Savage Weekend, incidentally, has a brilliant opening. After running through the woods, a woman finds herself cornered by Otis. As Otis approaches her, he gives her a strange little half-smile. It’s super creepy and scary and the rest of the film never lives up to it.
That said, Savage Weekend is an interesting film, even if it’s not a particularly good one. I’m not sure if it’s intentional or if it’s a happy byproduct of the filmmaker’s general incompetence but Savage Weekend has a truly surreal feel to it. It moves at a deliberate, almost dream-like pace. Characters appear and then vanish for lengthy periods of time. Plot points are raised and then abandoned. As a result of an inconsistent script, much is hinted at without ever being truly revealed. It makes for a very odd viewing experience.
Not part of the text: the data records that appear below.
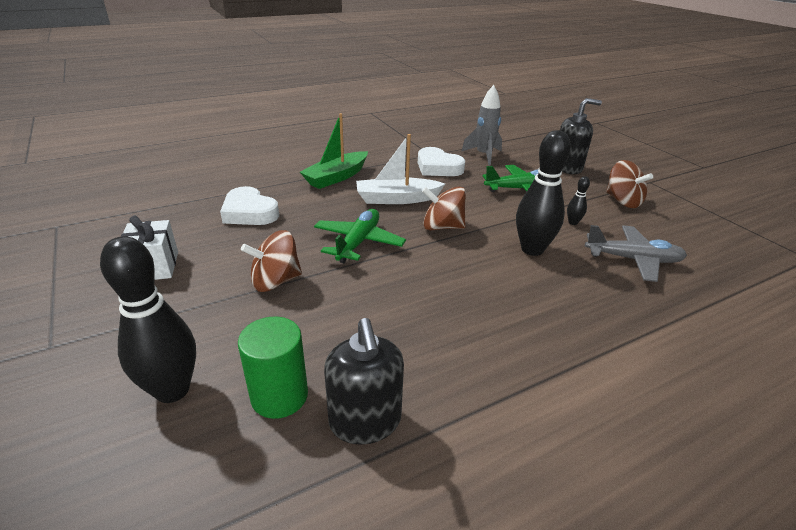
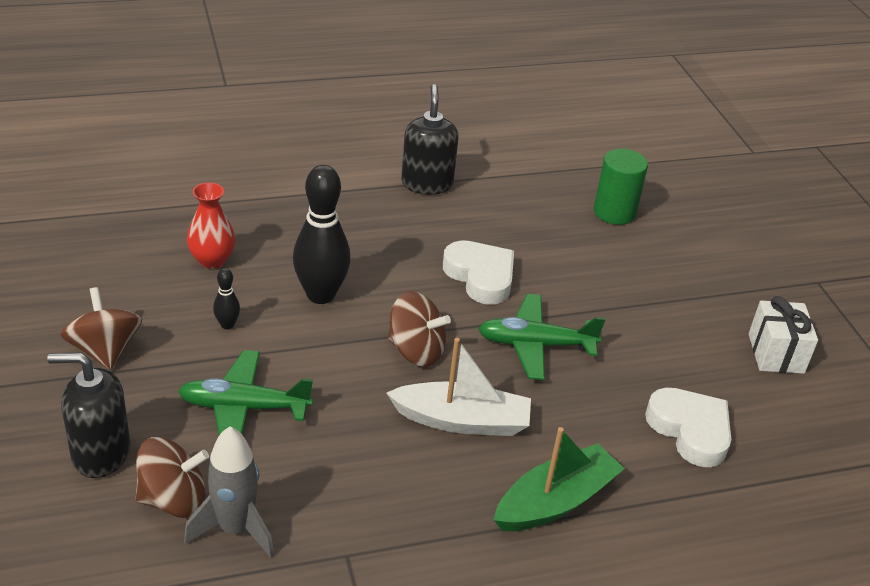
camera: 170 degrees left, 5 degrees up
black bowling pin [100,236,196,403] -> none
brown spinning top [241,230,302,292] -> brown spinning top moved to [135,437,209,518]
green plane [314,209,406,263] -> green plane turned 60 degrees clockwise [478,294,605,380]
black soap dispenser [324,318,404,445] -> black soap dispenser moved to [401,84,459,195]
white heart [418,147,465,176] -> white heart moved to [443,240,514,305]
grey plane [585,225,687,282] -> red vase [187,182,235,269]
Plotwise, it’s your standard slasher film. A group of people find themselves in an isolated location and are picked off, one-by-one, by a masked killer. Whereas most slasher films feature teenage victims, Savage Weekend is distinguished by the fact that all of the victims are adults and they’re all way too old and successful to justify continually making the type of stupid decisions necessary for a slasher movie to work. Two of them, Robert (Jim Doerr) and Jay (Devin Goldenberg), are stockbrokers. Marie (Marilyn Hamlin) is the ex-wife of the Governor of New York’s press secretary. (At one point, someone mentions that the governor was corrupt and apparently committed suicide. It’s one of those plot points that comes out of nowhere.) Meanwhile, Marie’s sister, Shirley (Caitlin O’Heany), is accompanied by her best friend, Nicky (Christopher Allport). Nicky is flamboyantly gay and, shortly after being introduced, he single-handedly beats up three rednecks and then dramatically announced, “I was raised in the Bronx!”
Since the first murder doesn’t take place until an hour into the film, we spend more time than usual getting to know our victims but none of them behave in any sort of consistent manner, which adds to the film’s dreamlike feel. Nicky clutches a barbed wire fence while watching Shirley fool around with Jay. Marie appears to be on the verge of ecstasy while listening to the story about Otis branding his girlfriend. Later, a good deal of screen time is devoted to Marie and another redneck milking a cow, with the camera zooming in on the milk shooting out of the udders. While being stalked by the killer, Nicky puts on makeup while a lingerie-clad Shirley dances through the house while tango music plays on the soundtrack.
It all just feels very odd and strangely paced, as if huge chunks of the script were either not filmed or left on the editing room floor. But that oddness (along with the boom mic) is exactly what makes Savage Weekend an interesting movie.